*Your goal*
Rename "Miyuki" to "Toho" everywhere it occurs in the items below, and give the lines back with nothing else changed. Omit the pictures from your answer.

Page-level text extractions:
• • •
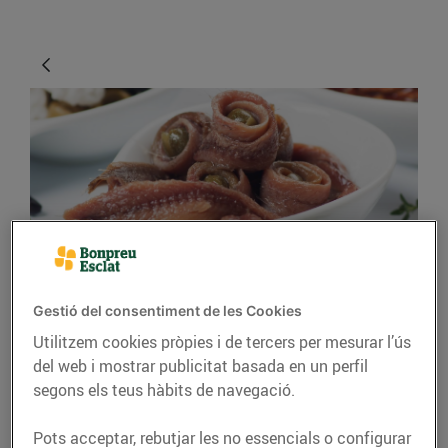
CONSELLS I HÀBITS SALUDABLES
Gestió del consentiment de les Cookies
Com són les anxoves?
Utilitzem cookies pròpies i de tercers per mesurar l’ús
del web i mostrar publicitat basada en un perfil
13/d’agost/2019
segons els teus hàbits de navegació.
Tant per a l’aperitiu com per posar-les com a
Pots acceptar, rebutjar les no essencials o configurar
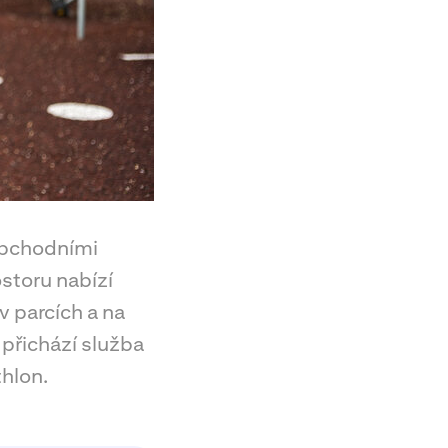
 obchodními
storu nabízí
v parcích a na
přichází služba
hlon.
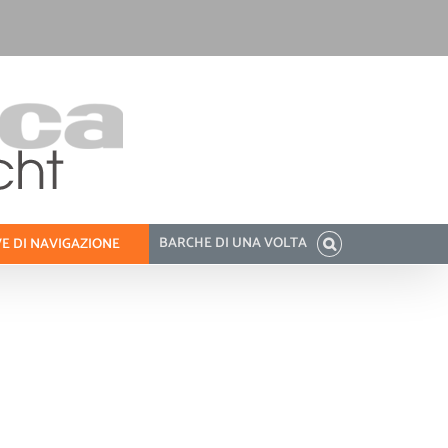
BARCHE DI UNA VOLTA
E DI NAVIGAZIONE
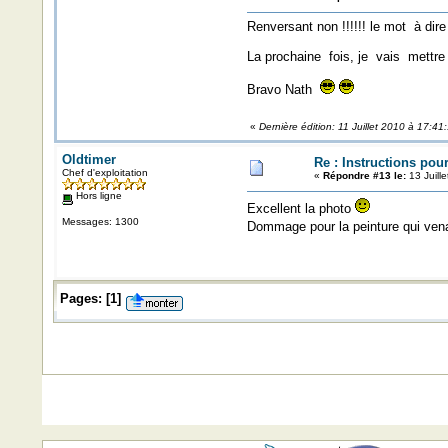
Renversant non !!!!!! le mot à dire
La prochaine fois, je vais mettre
Bravo Nath
«
Dernière édition: 11 Juillet 2010 à 17:41
Oldtimer
Re : Instructions pou
Chef d'exploitation
«
Répondre #13 le:
13 Juill
Hors ligne
Excellent la photo
Messages: 1300
Dommage pour la peinture qui venai
Pages:
[
1
]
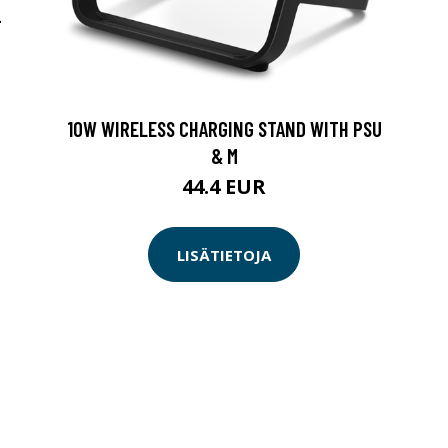
-
10W WIRELESS CHARGING STAND WITH PSU
& M
44.4 EUR
LISÄTIETOJA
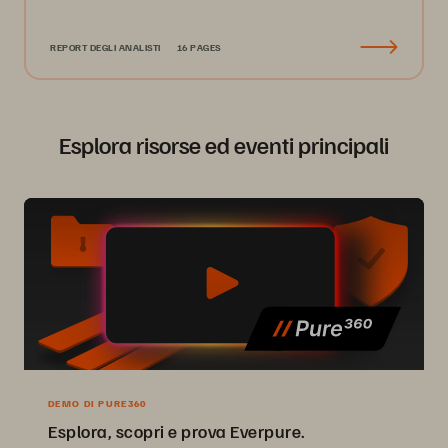
REPORT DEGLI ANALISTI
16 PAGES
Esplora risorse ed eventi principali
DEMO DI PURE360
Esplora, scopri e prova Everpure.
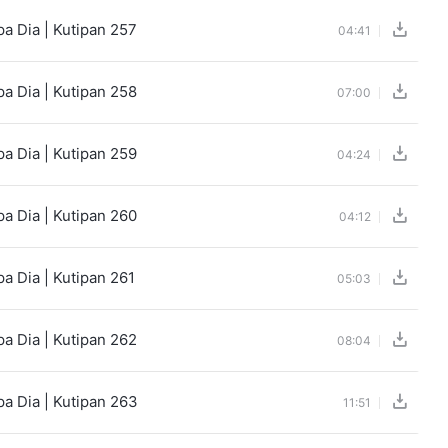
a Dia | Kutipan 257
04:41
a Dia | Kutipan 258
07:00
a Dia | Kutipan 259
04:24
a Dia | Kutipan 260
04:12
a Dia | Kutipan 261
05:03
a Dia | Kutipan 262
08:04
a Dia | Kutipan 263
11:51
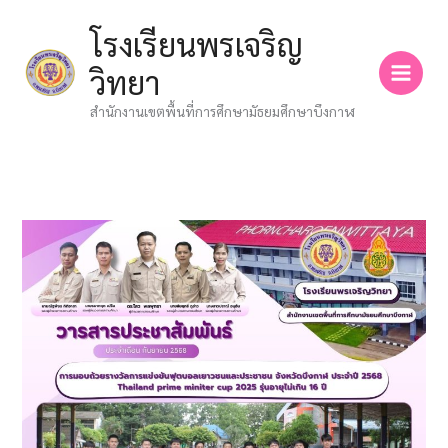
Skip
โรงเรียนพรเจริญ
to
content
วิทยา
สำนักงานเขตพื้นที่การศึกษามัธยมศึกษาบึงกาฬ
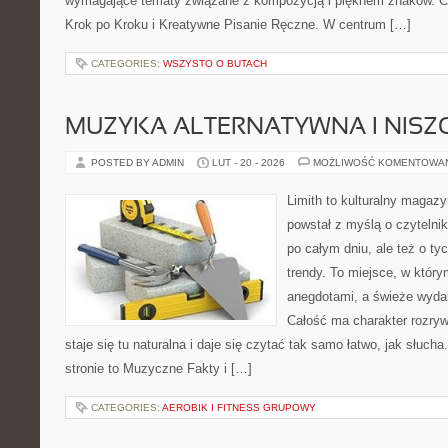
wymagające tematy związane z kompozycją i pięknem znaków. Ci
Krok po Kroku i Kreatywne Pisanie Ręczne. W centrum […]
CATEGORIES:
WSZYSTO O BUTACH
MUZYKA ALTERNATYWNA I NIS
POSTED BY ADMIN
LUT - 20 - 2026
MOŻLIWOŚĆ KOMENTOWA
Limith to kulturalny magazy
powstał z myślą o czytelni
po całym dniu, ale też o ty
trendy. To miejsce, w który
anegdotami, a świeże wydan
Całość ma charakter rozry
staje się tu naturalna i daje się czytać tak samo łatwo, jak słuch
stronie to Muzyczne Fakty i […]
CATEGORIES:
AEROBIK I FITNESS GRUPOWY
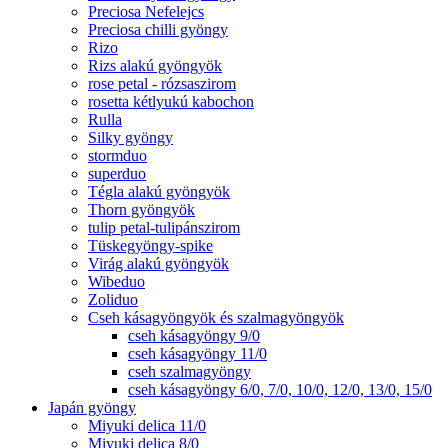
Preciosa Nefelejcs
Preciosa chilli gyöngy
Rizo
Rizs alakú gyöngyök
rose petal - rózsaszirom
rosetta kétlyukú kabochon
Rulla
Silky gyöngy
stormduo
superduo
Tégla alakú gyöngyök
Thorn gyöngyök
tulip petal-tulipánszirom
Tüskegyöngy-spike
Virág alakú gyöngyök
Wibeduo
Zoliduo
Cseh kásagyöngyök és szalmagyöngyök
cseh kásagyöngy 9/0
cseh kásagyöngy 11/0
cseh szalmagyöngy
cseh kásagyöngy 6/0, 7/0, 10/0, 12/0, 13/0, 15/0
Japán gyöngy
Miyuki delica 11/0
Miyuki delica 8/0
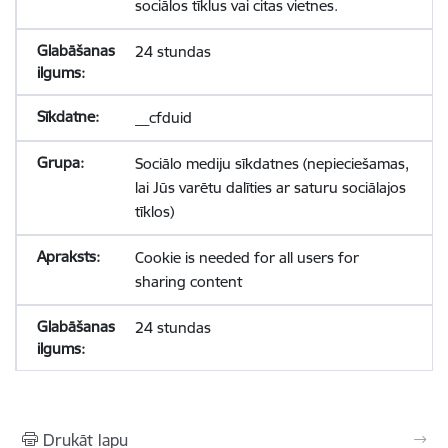
sociālos tīklus vai citas vietnes.
24 stundas
__cfduid
Sociālo mediju sīkdatnes (nepieciešamas,
lai Jūs varētu dalīties ar saturu sociālajos
tīklos)
Cookie is needed for all users for
sharing content
24 stundas
Drukāt lapu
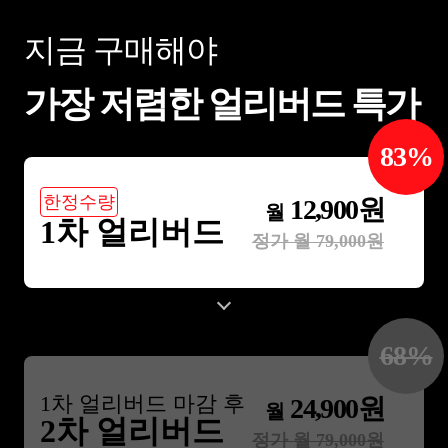
지금 구매해야
가장 저렴한 얼리버드 특가
83
%
한정수량
12,900
원
월
1차 얼리버드
정가 월
79,000
원
68
%
1
차 얼리버드 마감 후
24,900
원
월
2차 얼리버드
정가 월
79,000
원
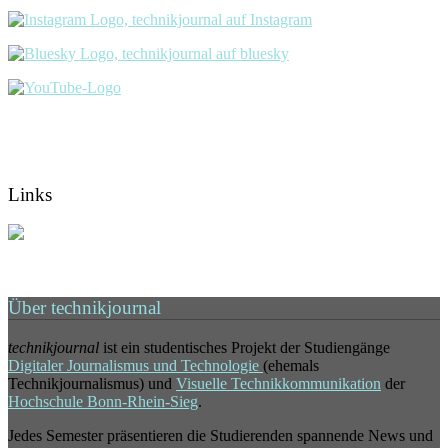
Links
Über technikjournal
technikjournal
ist ein studentisches Projekt der Studiengänge
Digitaler Journalismus und Technologie
(ehemals
Technikjournalismus) und
Visuelle Technikkommunikation
der
Hochschule Bonn-Rhein-Sieg
.
Jedes Semester präsentieren die Studierenden spannende News und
• • •
*Written response*
CONSELLS I HÀBITS SALUDABLES
Gestió del consentiment de les Cookies
Com són les anxoves?
Utilitzem cookies pròpies i de tercers per mesurar l’ús
del web i mostrar publicitat basada en un perfil
13/d’agost/2019
segons els teus hàbits de navegació.
Tant per a l’aperitiu com per posar-les com a
Pots acceptar, rebutjar les no essencials o configurar
 obchodními
storu nabízí
v parcích a na
přichází služba
hlon.
BARCHE DI UNA VOLTA
E DI NAVIGAZIONE
Renversant non !!!!!! le mot à dire
La prochaine fois, je vais mettre
Bravo Nath
«
Dernière édition: 11 Juillet 2010 à 17:41
Oldtimer
Re : Instructions pou
Chef d'exploitation
«
Répondre #13 le:
13 Juill
Hors ligne
Excellent la photo
Messages: 1300
Dommage pour la peinture qui venai
Pages:
[
1
]
-
10W WIRELESS CHARGING STAND WITH PSU
& M
44.4 EUR
LISÄTIETOJA
REPORT DEGLI ANALISTI
16 PAGES
Esplora risorse ed eventi principali
DEMO DI PURE360
Esplora, scopri e prova Everpure.
a Dia | Kutipan 257
04:41
a Dia | Kutipan 258
07:00
a Dia | Kutipan 259
04:24
a Dia | Kutipan 260
04:12
a Dia | Kutipan 261
05:03
a Dia | Kutipan 262
08:04
a Dia | Kutipan 263
11:51
Skip
โรงเรียนพรเจริญ
to
content
วิทยา
สำนักงานเขตพื้นที่การศึกษามัธยมศึกษาบึงกาฬ
wymagające tematy związane z kompozycją i pięknem znaków. Ci
Krok po Kroku i Kreatywne Pisanie Ręczne. W centrum […]
CATEGORIES:
WSZYSTO O BUTACH
MUZYKA ALTERNATYWNA I NIS
POSTED BY ADMIN
LUT - 20 - 2026
MOŻLIWOŚĆ KOMENTOWA
Limith to kulturalny magazy
powstał z myślą o czytelni
po całym dniu, ale też o ty
trendy. To miejsce, w który
anegdotami, a świeże wydan
Całość ma charakter rozry
staje się tu naturalna i daje się czytać tak samo łatwo, jak słuch
stronie to Muzyczne Fakty i […]
CATEGORIES:
AEROBIK I FITNESS GRUPOWY
Preciosa Nefelejcs
Preciosa chilli gyöngy
Rizo
Rizs alakú gyöngyök
rose petal - rózsaszirom
rosetta kétlyukú kabochon
Rulla
Silky gyöngy
stormduo
superduo
Tégla alakú gyöngyök
Thorn gyöngyök
tulip petal-tulipánszirom
Tüskegyöngy-spike
Virág alakú gyöngyök
Wibeduo
Zoliduo
Cseh kásagyöngyök és szalmagyöngyök
cseh kásagyöngy 9/0
cseh kásagyöngy 11/0
cseh szalmagyöngy
cseh kásagyöngy 6/0, 7/0, 10/0, 12/0, 13/0, 15/0
Japán gyöngy
Toho delica 11/0
Toho delica 8/0
sociālos tīklus vai citas vietnes.
24 stundas
__cfduid
Sociālo mediju sīkdatnes (nepieciešamas,
lai Jūs varētu dalīties ar saturu sociālajos
tīklos)
Cookie is needed for all users for
sharing content
24 stundas
Drukāt lapu
지금 구매해야
가장 저렴한 얼리버드 특가
83
%
한정수량
12,900
원
월
1차 얼리버드
정가 월
79,000
원
68
%
1
차 얼리버드 마감 후
24,900
원
월
2차 얼리버드
정가 월
79,000
원
Links
Über technikjournal
technikjournal
ist ein studentisches Projekt der Studiengänge
Digitaler Journalismus und Technologie
(ehemals
Technikjournalismus) und
Visuelle Technikkommunikation
der
Hochschule Bonn-Rhein-Sieg
.
Jedes Semester präsentieren die Studierenden spannende News und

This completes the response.